SOURCE DOCUMENT>
▽

Lungi, Nyakallo and Paballo have a special way of putting me in my place. I am grateful to God for who they are and for giving me the space and time as well as the necessary critiques of how I perform my varied ministries.
Thank you also to the advisory teams, to the Synod of Bishops, the staff at Bishopscourt, the synod manager, Fr Keith Griffiths, the Provincial Treasury, the diocesan staff, the chancellors and registrars of the Province, indeed to everyone who has contributed to this Synod. A special word of thanks to two of my former staff members, Canon William Mostert and Ms Pumeza Magona, for all their hard work in getting us here.
Let me also extend my and the Province’s particular thanks to Dr Sitembele Mzamane, Dean of the Province, Bishop of Mthatha and Vicar-General of the Diocese of Mzimvubu. You have shouldered an enormous burden for this Province, and for that we give thanks to God.
Since our last Synod, Bishop Nathaniel Nakwatumbah of Namibia has retired and, tragically, died too soon afterwards. The retired Bishop of Grahamstown, David Russell, and the retired Bishop Suffragan of Cape Town, Charles Albertyn, have also died. I want to pay a special tribute to them. Let us observe a moment of silence and thank God for their lives and witness in Namibia, Grahamstown and Cape Town, and for their pastoral zeal and love for all God’s people.

△

EXTRACTED DATA>
▽

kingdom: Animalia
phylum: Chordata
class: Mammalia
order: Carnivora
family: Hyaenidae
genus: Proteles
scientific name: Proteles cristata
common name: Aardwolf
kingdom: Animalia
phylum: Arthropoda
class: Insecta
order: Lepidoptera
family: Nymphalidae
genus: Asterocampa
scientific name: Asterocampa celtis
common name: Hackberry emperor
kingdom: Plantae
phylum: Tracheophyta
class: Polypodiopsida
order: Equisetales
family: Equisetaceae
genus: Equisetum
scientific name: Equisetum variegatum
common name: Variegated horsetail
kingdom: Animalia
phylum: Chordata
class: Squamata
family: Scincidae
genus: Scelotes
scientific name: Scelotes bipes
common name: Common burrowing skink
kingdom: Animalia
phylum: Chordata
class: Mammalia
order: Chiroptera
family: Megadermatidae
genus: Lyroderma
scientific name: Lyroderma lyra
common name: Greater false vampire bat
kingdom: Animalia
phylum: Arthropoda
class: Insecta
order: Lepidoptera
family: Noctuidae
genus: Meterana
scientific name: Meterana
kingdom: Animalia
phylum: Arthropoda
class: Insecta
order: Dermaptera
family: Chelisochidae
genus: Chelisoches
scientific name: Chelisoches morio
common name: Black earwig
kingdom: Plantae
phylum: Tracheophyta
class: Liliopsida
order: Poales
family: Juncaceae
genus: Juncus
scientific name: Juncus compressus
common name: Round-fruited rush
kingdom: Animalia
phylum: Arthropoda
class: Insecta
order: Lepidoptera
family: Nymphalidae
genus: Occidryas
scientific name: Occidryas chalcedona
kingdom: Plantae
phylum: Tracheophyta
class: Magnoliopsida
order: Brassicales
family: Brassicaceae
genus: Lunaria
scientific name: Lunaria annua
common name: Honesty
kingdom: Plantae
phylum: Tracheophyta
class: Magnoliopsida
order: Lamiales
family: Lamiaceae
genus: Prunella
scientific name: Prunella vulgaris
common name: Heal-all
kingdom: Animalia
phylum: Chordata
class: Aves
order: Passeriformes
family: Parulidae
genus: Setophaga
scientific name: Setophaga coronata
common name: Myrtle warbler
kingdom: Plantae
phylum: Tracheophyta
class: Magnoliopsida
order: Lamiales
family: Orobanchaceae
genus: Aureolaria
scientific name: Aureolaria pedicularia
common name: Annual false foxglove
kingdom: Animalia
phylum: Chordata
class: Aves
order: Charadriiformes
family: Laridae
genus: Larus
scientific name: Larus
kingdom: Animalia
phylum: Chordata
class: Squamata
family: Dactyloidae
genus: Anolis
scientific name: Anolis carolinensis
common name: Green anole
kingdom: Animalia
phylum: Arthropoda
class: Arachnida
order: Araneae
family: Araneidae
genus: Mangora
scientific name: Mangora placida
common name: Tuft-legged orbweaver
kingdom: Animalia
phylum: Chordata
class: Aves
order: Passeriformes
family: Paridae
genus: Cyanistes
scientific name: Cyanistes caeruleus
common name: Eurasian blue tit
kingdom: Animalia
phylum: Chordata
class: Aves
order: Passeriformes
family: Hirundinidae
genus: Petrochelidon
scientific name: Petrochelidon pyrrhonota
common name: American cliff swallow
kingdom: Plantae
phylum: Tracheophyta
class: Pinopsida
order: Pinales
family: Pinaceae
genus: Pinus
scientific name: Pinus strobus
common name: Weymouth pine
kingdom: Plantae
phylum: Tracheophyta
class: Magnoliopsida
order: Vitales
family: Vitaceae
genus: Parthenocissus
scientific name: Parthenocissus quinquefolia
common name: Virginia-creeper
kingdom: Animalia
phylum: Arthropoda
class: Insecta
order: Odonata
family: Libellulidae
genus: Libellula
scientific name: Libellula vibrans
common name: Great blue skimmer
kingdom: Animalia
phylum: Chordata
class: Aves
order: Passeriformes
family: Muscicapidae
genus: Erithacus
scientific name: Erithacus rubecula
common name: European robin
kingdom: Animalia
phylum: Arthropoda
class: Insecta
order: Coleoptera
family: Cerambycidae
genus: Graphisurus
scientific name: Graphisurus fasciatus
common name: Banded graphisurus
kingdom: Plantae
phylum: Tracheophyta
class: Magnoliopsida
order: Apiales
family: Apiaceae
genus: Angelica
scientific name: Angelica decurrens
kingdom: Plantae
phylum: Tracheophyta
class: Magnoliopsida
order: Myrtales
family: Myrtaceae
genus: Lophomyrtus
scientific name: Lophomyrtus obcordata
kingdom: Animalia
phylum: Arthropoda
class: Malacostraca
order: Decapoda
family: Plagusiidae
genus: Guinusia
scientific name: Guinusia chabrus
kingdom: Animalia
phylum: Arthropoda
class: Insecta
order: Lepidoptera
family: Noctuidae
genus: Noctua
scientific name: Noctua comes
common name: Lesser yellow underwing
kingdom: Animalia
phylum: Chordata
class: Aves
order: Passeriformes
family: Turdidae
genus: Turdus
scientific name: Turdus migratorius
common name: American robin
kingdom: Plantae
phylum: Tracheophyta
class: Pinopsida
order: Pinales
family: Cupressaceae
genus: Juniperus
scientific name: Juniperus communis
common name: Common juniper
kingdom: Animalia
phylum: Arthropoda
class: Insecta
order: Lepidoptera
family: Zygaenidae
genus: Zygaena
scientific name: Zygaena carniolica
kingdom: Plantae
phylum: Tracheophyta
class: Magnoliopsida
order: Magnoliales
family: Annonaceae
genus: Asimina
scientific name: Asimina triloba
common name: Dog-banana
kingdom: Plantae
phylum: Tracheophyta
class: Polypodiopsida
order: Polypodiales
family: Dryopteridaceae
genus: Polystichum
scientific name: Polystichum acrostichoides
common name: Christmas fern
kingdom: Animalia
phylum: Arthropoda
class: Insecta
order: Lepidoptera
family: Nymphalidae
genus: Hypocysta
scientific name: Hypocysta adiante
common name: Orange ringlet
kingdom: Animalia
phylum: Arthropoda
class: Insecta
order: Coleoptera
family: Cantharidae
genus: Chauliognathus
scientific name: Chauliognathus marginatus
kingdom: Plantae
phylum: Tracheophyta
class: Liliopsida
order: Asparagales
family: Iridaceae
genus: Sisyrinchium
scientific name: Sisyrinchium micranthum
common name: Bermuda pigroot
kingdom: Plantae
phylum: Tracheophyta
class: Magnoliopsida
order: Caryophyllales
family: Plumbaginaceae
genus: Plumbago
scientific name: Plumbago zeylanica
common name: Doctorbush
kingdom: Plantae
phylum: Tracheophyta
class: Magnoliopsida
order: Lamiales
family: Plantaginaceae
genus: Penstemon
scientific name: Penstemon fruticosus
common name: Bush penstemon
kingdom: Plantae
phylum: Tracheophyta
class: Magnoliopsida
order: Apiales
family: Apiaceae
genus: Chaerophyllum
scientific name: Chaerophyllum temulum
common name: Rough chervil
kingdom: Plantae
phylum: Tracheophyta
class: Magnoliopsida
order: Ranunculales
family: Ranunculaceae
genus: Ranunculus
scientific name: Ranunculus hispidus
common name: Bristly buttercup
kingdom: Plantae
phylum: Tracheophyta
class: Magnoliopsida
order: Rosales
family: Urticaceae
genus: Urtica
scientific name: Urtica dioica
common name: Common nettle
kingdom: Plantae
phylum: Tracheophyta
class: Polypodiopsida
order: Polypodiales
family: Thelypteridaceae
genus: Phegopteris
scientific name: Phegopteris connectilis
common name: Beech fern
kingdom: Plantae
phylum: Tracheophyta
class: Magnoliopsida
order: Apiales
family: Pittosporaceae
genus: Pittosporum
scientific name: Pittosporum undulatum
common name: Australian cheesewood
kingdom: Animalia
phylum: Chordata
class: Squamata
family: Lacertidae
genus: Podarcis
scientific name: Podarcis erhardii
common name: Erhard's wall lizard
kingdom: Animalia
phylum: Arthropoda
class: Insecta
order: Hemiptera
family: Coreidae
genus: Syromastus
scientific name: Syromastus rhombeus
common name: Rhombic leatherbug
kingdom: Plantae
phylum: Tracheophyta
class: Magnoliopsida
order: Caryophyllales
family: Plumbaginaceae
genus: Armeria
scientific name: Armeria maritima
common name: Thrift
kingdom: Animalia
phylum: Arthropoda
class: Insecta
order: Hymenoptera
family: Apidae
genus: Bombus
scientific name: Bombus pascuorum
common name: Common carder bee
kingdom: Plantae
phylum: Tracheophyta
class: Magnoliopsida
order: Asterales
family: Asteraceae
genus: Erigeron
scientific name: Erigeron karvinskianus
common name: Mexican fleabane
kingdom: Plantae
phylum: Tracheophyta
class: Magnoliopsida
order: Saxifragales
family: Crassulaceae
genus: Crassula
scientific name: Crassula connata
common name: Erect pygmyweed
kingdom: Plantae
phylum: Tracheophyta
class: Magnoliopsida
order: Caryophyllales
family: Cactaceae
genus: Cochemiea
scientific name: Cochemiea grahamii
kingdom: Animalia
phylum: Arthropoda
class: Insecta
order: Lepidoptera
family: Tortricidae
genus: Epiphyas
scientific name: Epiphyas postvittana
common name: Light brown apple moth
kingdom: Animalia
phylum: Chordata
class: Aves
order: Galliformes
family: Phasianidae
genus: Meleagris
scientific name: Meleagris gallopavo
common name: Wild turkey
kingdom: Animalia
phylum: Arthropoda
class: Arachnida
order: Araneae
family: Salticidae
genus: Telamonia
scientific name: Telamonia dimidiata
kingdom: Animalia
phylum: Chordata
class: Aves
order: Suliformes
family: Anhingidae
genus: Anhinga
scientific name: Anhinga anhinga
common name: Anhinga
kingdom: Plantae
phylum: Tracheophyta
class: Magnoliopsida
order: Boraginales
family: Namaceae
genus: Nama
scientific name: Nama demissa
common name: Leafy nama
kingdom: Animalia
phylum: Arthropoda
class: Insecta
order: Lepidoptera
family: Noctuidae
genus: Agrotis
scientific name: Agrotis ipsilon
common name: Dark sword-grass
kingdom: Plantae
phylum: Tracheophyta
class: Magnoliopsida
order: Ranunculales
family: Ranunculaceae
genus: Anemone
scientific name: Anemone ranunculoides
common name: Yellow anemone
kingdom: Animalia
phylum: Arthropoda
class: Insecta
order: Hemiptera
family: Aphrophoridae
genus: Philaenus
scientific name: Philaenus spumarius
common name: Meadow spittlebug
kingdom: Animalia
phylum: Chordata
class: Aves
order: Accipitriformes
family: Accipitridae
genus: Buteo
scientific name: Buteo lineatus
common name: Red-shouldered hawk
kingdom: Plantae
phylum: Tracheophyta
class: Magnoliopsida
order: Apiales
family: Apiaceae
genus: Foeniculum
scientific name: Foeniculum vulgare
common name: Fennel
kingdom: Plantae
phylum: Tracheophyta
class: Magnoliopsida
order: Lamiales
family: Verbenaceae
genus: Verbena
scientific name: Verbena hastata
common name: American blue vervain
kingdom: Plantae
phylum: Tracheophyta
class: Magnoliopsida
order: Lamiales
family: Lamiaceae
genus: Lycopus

△

WRITTEN PROBLEM A> In the synod address, which bishop of Namibia retired and then died soon afterwards?
WRITTEN PROBLEM B> Carry the synod address forward from its final sentence.

EXERCISE ANSWER A> Bishop Nathaniel Nakwatumbah

EXERCISE ANSWER B>
It is always a delight and a special honour to welcome new bishops to Provincial Synod, and this year we have six with us: Bishop Carlos Matsinhe of Lebombo, Bishop Charles May of the Highveld, Bishop Monument Makhanya of Zululand, Bishop Luke Pato of Namibia, Bishop Allan Kannemeyer of Pretoria, and Bishop Manuel Ernesto, the Suffragan Bishop of Niassa. And of course, Bishop Dino Gabriel has been translated from Zululand to Natal. Soon we will consecrate new bishops for the dioceses of Niassa and Christ the King, and for Mthatha after Bishop Sitembele’s forthcoming retirement.
We thank God for the ministry of those who have served this Province as bishops and who have retired since the last meeting of Synod: Bishops Dinis Sengulane of Lebombo, David Bannerman of the Highveld, Rubin Phillip of Natal, Jo Seoka of Pretoria and Peter Lee of Christ the King. We also thank Bishop Mark van Koevering of Niassa, who resigned to return to the United States, for his decades of dedicated service to the people of Mozambique.
The Incarnation and the Use of Resources
Let me start the substance of my Charge with a poem by Rudyard Kipling, which comes from one of the Just So Stories:
I keep six honest serving-men
(They taught me all I knew);
Their names are What and Why and When
And How and Where and Who.
I send them over land and sea,
I send them east and west;
But after they have worked for me,
I give them all a rest.
I let them rest from nine till five,
For I am busy then,
As well as breakfast, lunch, and tea,
For they are hungry men.
But different folk have different views;
I know a person small—
She keeps ten million serving-men,
Who get no rest at all!
She sends 'em abroad on her own affairs,
From the second she opens her eyes—
One million Hows, two million Wheres,
And seven million Whys!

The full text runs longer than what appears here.